EXERCISE DETAILS
Type the entries out once more. Match them exactly.

EXTRACTED RECORDS
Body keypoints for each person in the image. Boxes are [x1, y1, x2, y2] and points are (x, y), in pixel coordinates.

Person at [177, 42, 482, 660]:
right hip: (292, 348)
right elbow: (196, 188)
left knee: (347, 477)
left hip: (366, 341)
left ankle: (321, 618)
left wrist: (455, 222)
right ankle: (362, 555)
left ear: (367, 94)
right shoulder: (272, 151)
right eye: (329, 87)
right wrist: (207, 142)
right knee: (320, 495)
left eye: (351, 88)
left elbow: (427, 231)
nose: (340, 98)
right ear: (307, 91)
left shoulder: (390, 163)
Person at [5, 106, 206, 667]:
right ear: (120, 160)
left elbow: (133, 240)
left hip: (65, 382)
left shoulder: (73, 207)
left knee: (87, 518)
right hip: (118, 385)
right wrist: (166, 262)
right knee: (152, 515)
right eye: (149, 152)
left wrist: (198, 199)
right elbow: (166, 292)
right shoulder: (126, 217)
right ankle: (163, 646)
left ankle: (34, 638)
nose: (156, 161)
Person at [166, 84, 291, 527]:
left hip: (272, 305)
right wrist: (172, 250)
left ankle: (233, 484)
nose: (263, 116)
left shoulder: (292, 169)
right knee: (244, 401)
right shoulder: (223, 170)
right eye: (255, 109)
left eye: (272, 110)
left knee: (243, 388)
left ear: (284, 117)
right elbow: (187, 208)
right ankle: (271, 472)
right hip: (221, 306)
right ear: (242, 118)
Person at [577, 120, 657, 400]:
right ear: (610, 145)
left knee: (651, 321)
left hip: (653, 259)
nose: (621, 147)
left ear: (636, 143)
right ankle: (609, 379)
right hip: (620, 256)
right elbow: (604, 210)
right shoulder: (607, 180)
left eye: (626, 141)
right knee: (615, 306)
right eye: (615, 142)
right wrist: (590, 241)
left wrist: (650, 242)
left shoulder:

ANSWER SPACE
Body keypoints for each person in the image. Boxes are [x1, y1, x2, y2] and points are (x, y), in pixel coordinates.

Person at [177, 42, 482, 660]:
right hip: (292, 348)
right elbow: (196, 188)
left knee: (347, 477)
left hip: (366, 341)
left ankle: (321, 618)
left wrist: (455, 222)
right ankle: (362, 555)
left ear: (367, 94)
right shoulder: (272, 151)
right eye: (329, 87)
right wrist: (207, 142)
right knee: (320, 495)
left eye: (351, 88)
left elbow: (427, 231)
nose: (340, 98)
right ear: (307, 91)
left shoulder: (390, 163)
Person at [5, 106, 206, 667]:
right ear: (120, 160)
left elbow: (133, 240)
left hip: (65, 382)
left shoulder: (73, 207)
left knee: (87, 518)
right hip: (118, 385)
right wrist: (166, 262)
right knee: (152, 515)
right eye: (149, 152)
left wrist: (198, 199)
right elbow: (166, 292)
right shoulder: (126, 217)
right ankle: (163, 646)
left ankle: (34, 638)
nose: (156, 161)
Person at [166, 84, 291, 527]:
left hip: (272, 305)
right wrist: (172, 250)
left ankle: (233, 484)
nose: (263, 116)
left shoulder: (292, 169)
right knee: (244, 401)
right shoulder: (223, 170)
right eye: (255, 109)
left eye: (272, 110)
left knee: (243, 388)
left ear: (284, 117)
right elbow: (187, 208)
right ankle: (271, 472)
right hip: (221, 306)
right ear: (242, 118)
Person at [577, 120, 657, 400]:
right ear: (610, 145)
left knee: (651, 321)
left hip: (653, 259)
nose: (621, 147)
left ear: (636, 143)
right ankle: (609, 379)
right hip: (620, 256)
right elbow: (604, 210)
right shoulder: (607, 180)
left eye: (626, 141)
right knee: (615, 306)
right eye: (615, 142)
right wrist: (590, 241)
left wrist: (650, 242)
left shoulder:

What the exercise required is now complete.